Turning the tables | slacktivist
Friend of mine sells houses. Her job involves a lot of conversation with customers, and doing her job well means conversing with them in a way that reassures them and makes them feel comfortable.
Occasionally, those conversations take a turn that makes her uncomfortable, suddenly switching into a category we might describe as white people talking to white people when they’re sure there’s no one but white people around. She’s had clients blurt out some appalling things, hateful, ignorant, infuriating statements about African Americans, Asians, Hispanics, gays … you name it. In another context, a non-work setting, their comments would likely have prompted a sharp rebuke from my friend, likely something withering, pointed and laced with just the right amount of profanity.

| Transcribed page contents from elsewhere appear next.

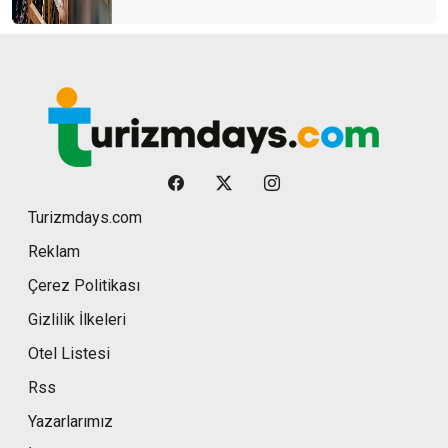
Turizmdays.com
Reklam
Çerez Politikası
Gizlilik İlkeleri
Otel Listesi
Rss
Yazarlarımız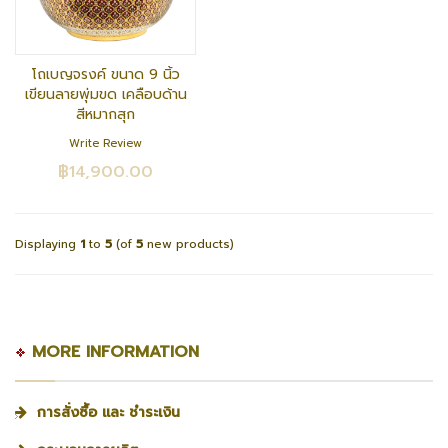
โถเบญจรงค์ ขนาด 9 นิ้ว
เขียนลายพุ่มขด เคลือบด้าน
สีหมากสุก
Write Review
฿14,900.00
Displaying
1
to
5
(of
5
new products)
MORE INFORMATION
การสั่งซื้อ และ ชำระเงิน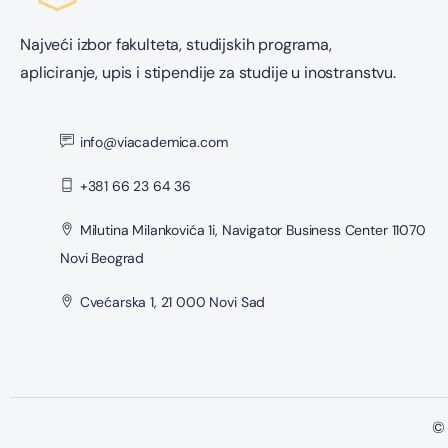
Najveći izbor fakulteta, studijskih programa,
apliciranje, upis i stipendije za studije u inostranstvu.
info@viacademica.com
+381 66 23 64 36
Milutina Milankovića 1i, Navigator Business Center 11070
Novi Beograd
Cvećarska 1, 21 000 Novi Sad
© 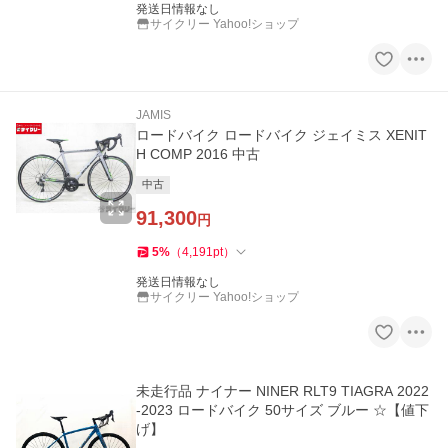
発送日情報なし
サイクリー Yahoo!ショップ
JAMIS
ロードバイク ロードバイク ジェイミス XENIT
H COMP 2016 中古
中古
91,300
円
5
%
（
4,191
pt
）
発送日情報なし
サイクリー Yahoo!ショップ
未走行品 ナイナー NINER RLT9 TIAGRA 2022
-2023 ロードバイク 50サイズ ブルー ☆【値下
げ】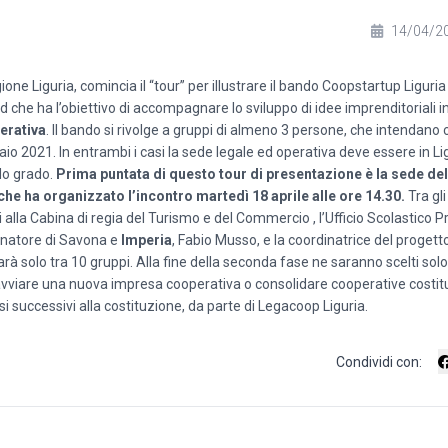
14/04/2
one Liguria, comincia il “tour” per illustrare il bando Coopstartup Ligur
che ha l’obiettivo di accompagnare lo sviluppo di idee imprenditoriali i
erativa
. Il bando si rivolge a gruppi di almeno 3 persone, che intendano 
naio 2021. In entrambi i casi la sede legale ed operativa deve essere in L
do grado.
Prima puntata di questo tour di presentazione è la sede d
 che ha organizzato l’incontro martedì 18 aprile alle ore 14.30.
Tra gli 
alla Cabina di regia del Turismo e del Commercio , l’Ufficio Scolastico Pro
dinatore di Savona e
Imperia
, Fabio Musso, e la coordinatrice del proget
rà solo tra 10 gruppi. Alla fine della seconda fase ne saranno scelti solo 
vviare una nuova impresa cooperativa o consolidare cooperative costitui
uccessivi alla costituzione, da parte di Legacoop Liguria.
Condividi con: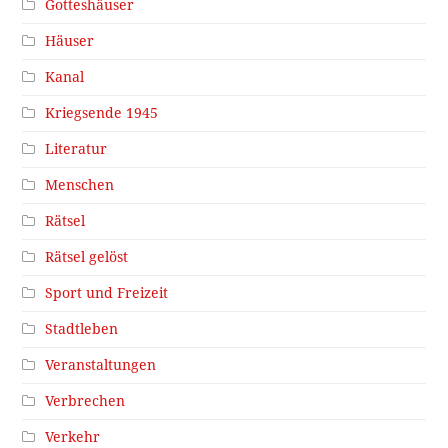
Gotteshäuser
Häuser
Kanal
Kriegsende 1945
Literatur
Menschen
Rätsel
Rätsel gelöst
Sport und Freizeit
Stadtleben
Veranstaltungen
Verbrechen
Verkehr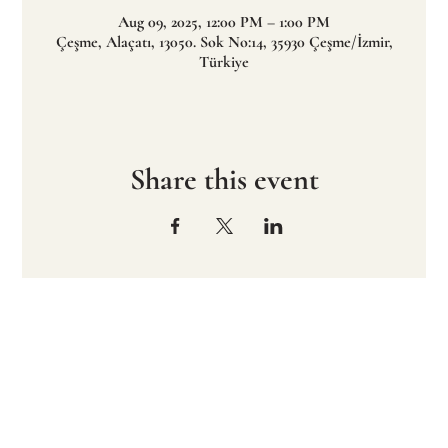
Aug 09, 2025, 12:00 PM – 1:00 PM
Çeşme, Alaçatı, 13050. Sok No:14, 35930 Çeşme/İzmir,
Türkiye
Share this event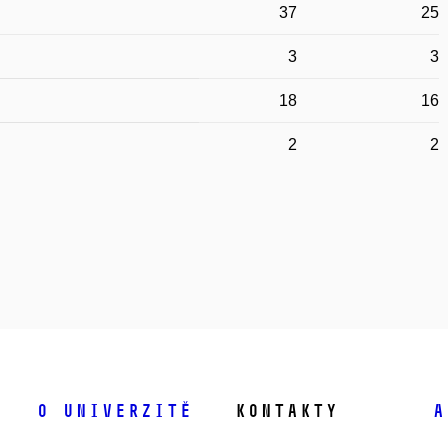
37
25
3
3
18
16
2
2
O univerzitě
Kontakty
A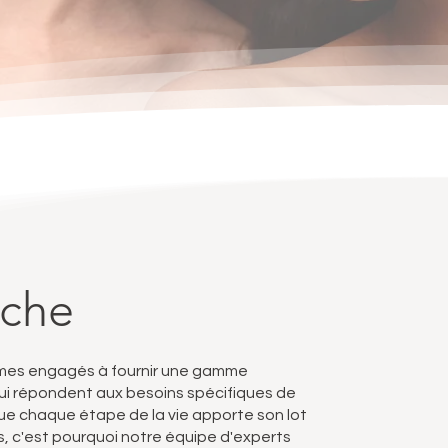
oche
mmes engagés à fournir une gamme
ui répondent aux besoins spécifiques de
 chaque étape de la vie apporte son lot
s, c'est pourquoi notre équipe d'experts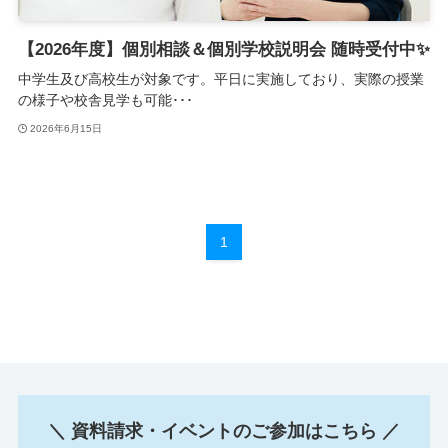
【2026年度】個別相談＆個別学校説明会 随時受付中✨
中学生及び高校生が対象です。平日に実施しており、実際の授業
の様子や校舎見学も可能･･･
2026年6月15日
1
＼ 資料請求・イベントのご参加はこちら ／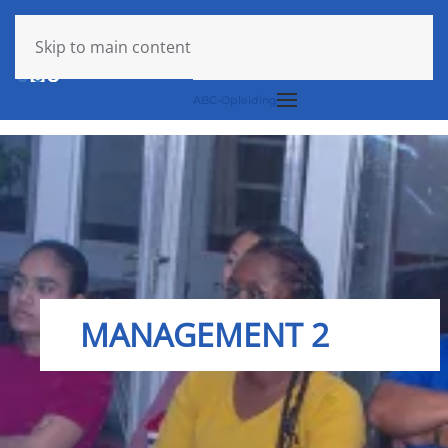
Login
Skip to main content
ABC-Opleiding
MANAGEMENT 2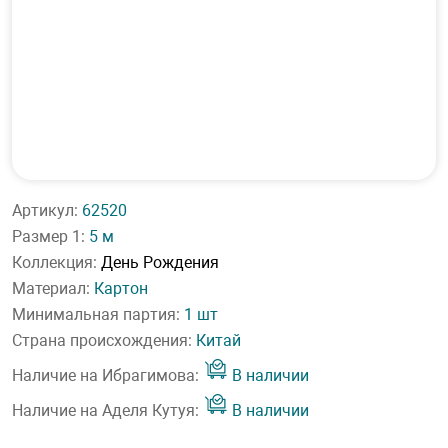
Артикул:
62520
Размер 1:
5 м
Коллекция:
День Рождения
Материал:
Картон
Минимальная партия:
1 шт
Страна происхождения:
Китай
Наличие на Ибрагимова:
В наличии
Наличие на Аделя Кутуя:
В наличии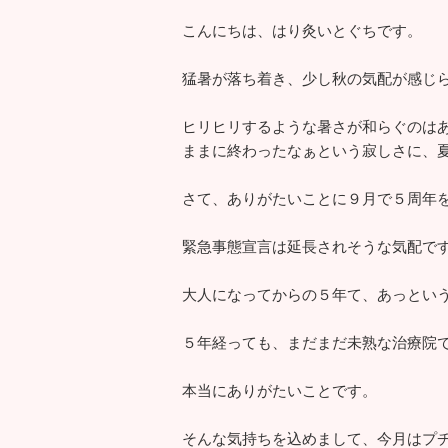
こんにちは、はり灸いとぐちです。
猛暑が落ち着き、少し秋の気配が感じ
ヒリヒリするような暑さが和らぐのは
ままに終わったなぁという寂しさに、
さて、ありがたいことに９月で５周年
緊急事態宣言は延長されそうな気配で
大人になってからの５年て、あっとい
５年経っても、まだまだ未熟な治療院
本当にありがたいことです。
そんな気持ちを込めまして、今月はプ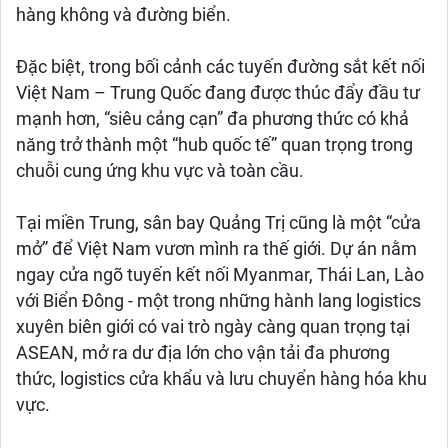
hàng không và đường biển.
Đặc biệt, trong bối cảnh các tuyến đường sắt kết nối
Việt Nam – Trung Quốc đang được thúc đẩy đầu tư
mạnh hơn, “siêu cảng cạn” đa phương thức có khả
năng trở thành một “hub quốc tế” quan trọng trong
chuỗi cung ứng khu vực và toàn cầu.
Tại miền Trung, sân bay Quảng Trị cũng là một “cửa
mở” để Việt Nam vươn mình ra thế giới. Dự án nằm
ngay cửa ngõ tuyến kết nối Myanmar, Thái Lan, Lào
với Biển Đông - một trong những hành lang logistics
xuyên biên giới có vai trò ngày càng quan trọng tại
ASEAN, mở ra dư địa lớn cho vận tải đa phương
thức, logistics cửa khẩu và lưu chuyển hàng hóa khu
vực.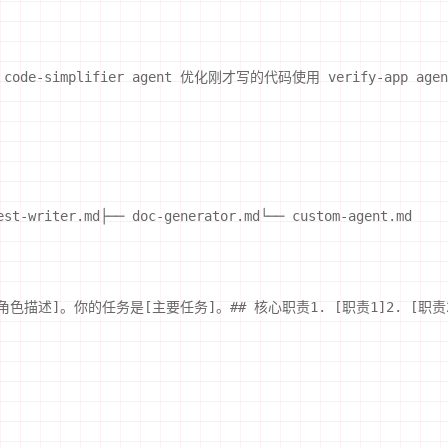
用 code-simplifier agent 优化刚才写的代码使用 verify-app 
est-writer.md├── doc-generator.md└── custom-agent.md
你是一个[角色描述]。你的任务是[主要任务]。## 核心职责1. [职责1]2. [职责2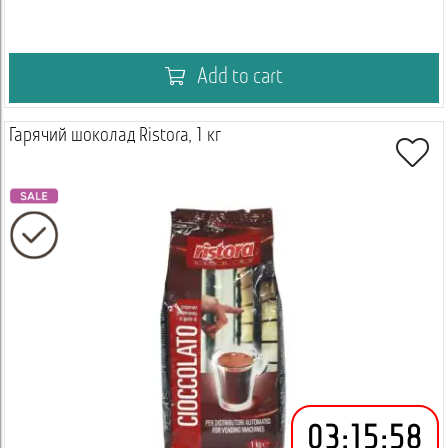
Add to cart
Гарячий шоколад Ristora, 1 кг
03
:
15
:
58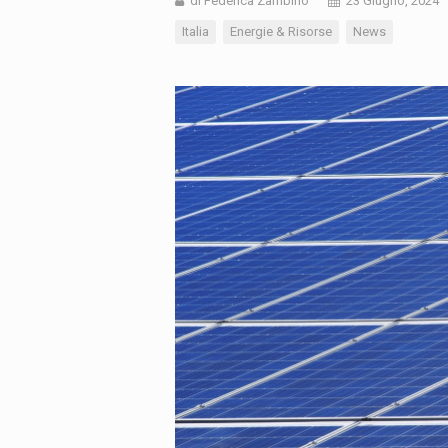
di Federica Zambino
23 Giugno, 2024
Italia
Energie & Risorse
News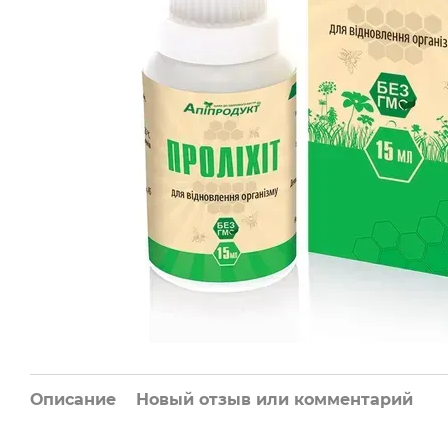
Описание
Новый отзыв или комментарий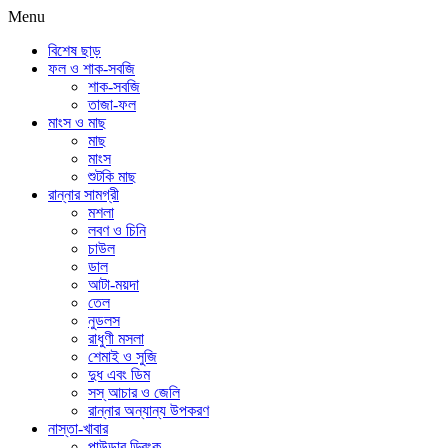
Menu
বিশেষ ছাড়
ফল ও শাক-সবজি
শাক-সবজি
তাজা-ফল
মাংস ও মাছ
মাছ
মাংস
শুটকি মাছ
রান্নার সামগ্রী
মশলা
লবণ ও চিনি
চাউল
ডাল
আটা-ময়দা
তেল
নুডলস
রাধুণী মসলা
শেমাই ও সুজি
দুধ এবং ডিম
সস্ আচার ও জেলি
রান্নার অন্যান্য উপকরণ
নাস্তা-খাবার
পাউডার ড্রিংক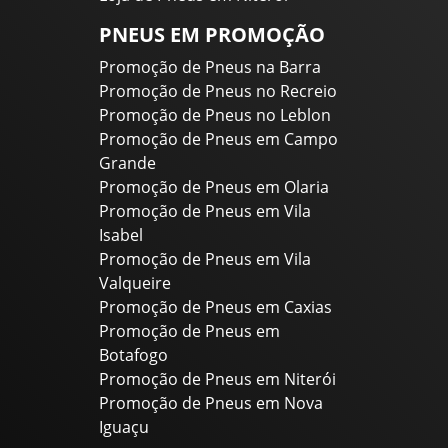
PNEUS EM PROMOÇÃO
Promoção de Pneus na Barra
Promoção de Pneus no Recreio
Promoção de Pneus no Leblon
Promoção de Pneus em Campo
Grande
Promoção de Pneus em Olaria
Promoção de Pneus em Vila
Isabel
Promoção de Pneus em Vila
Valqueire
Promoção de Pneus em Caxias
Promoção de Pneus em
Botafogo
Promoção de Pneus em Niterói
Promoção de Pneus em Nova
Iguaçu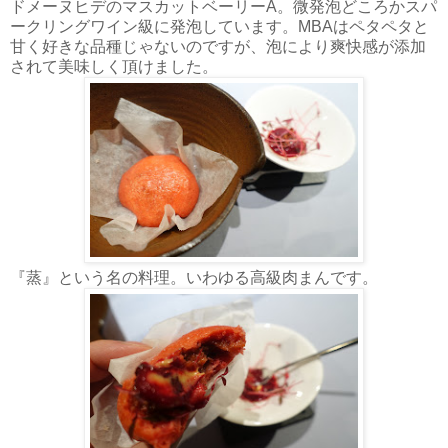
ドメーヌヒデのマスカットベーリーA。微発泡どころかスパ
ークリングワイン級に発泡しています。MBAはペタペタと
甘く好きな品種じゃないのですが、泡により爽快感が添加
されて美味しく頂けました。
『蒸』という名の料理。いわゆる高級肉まんです。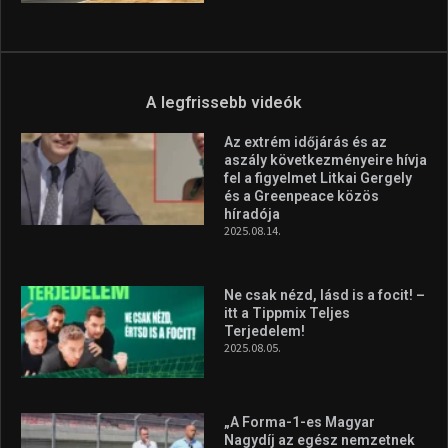
Aranyérmet nyert Szilágyi Erik
az Európa-kupán
2026.08.05.
Molnár Martin újabb dobogót
szerzett, már második a brit
Forma–3 tabelláján a
silverstone-i hétvége után
2026.08.04.
A legfrissebb videók
Az extrém időjárás és az
aszály következményeire hívja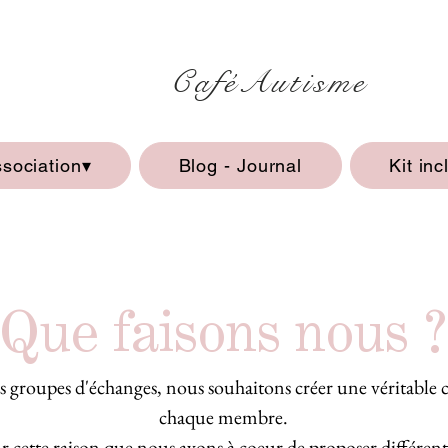
CaféAutisme
ssociation▾
Blog - Journal
Kit inc
Que faisons nous ?
s groupes d'échanges, nous souhaitons créer une véritable 
chaque membre.
r cette raison que nous avons à coeur de proposer différent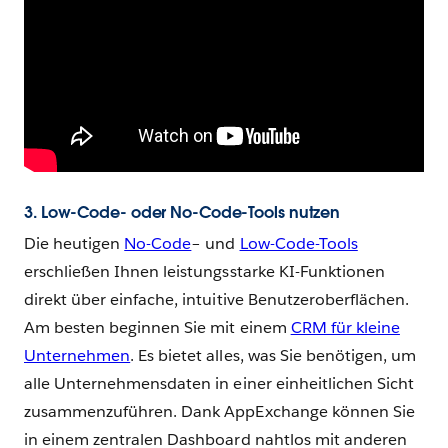
3. Low-Code- oder No-Code-Tools nutzen
Die heutigen
No-Code
– und
Low-Code-Tools
erschließen Ihnen leistungsstarke KI-Funktionen
direkt über einfache, intuitive Benutzeroberflächen.
Am besten beginnen Sie mit einem
CRM für kleine
Unternehmen
. Es bietet alles, was Sie benötigen, um
alle Unternehmensdaten in einer einheitlichen Sicht
zusammenzuführen. Dank AppExchange können Sie
in einem zentralen Dashboard nahtlos mit anderen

But that sort of response isn’t an option in the context of her work, where she’s required to keep her cool, to be unfailingly polite, friendly and cheerful. In that context, she’s developed some various other ways of responding. One trick she sometimes uses is to talk about food.
That doesn’t apply in every case, but it works pretty well, for example, for transforming the dynamic of a conversation in which some client has expressed their fear, unease, or flat-out, bald-faced, xenophobic hate in response to the number of South Asian immigrants in our area. My friend acts as though she completely missed the unambiguous animosity of her client’s comment and begins to gush, with cheerful enthusiasm, about the many excellent Indian restaurants in the area and about her one client — lovely woman, a biochemist — who gave her a family recipe for naan bread. Have you ever had naan? I mean the real stuff not store-bought it’s delicious you have to try it I could give you that recipe if you want I’ll bring it Thursday or samosas have you ever had really good samosas?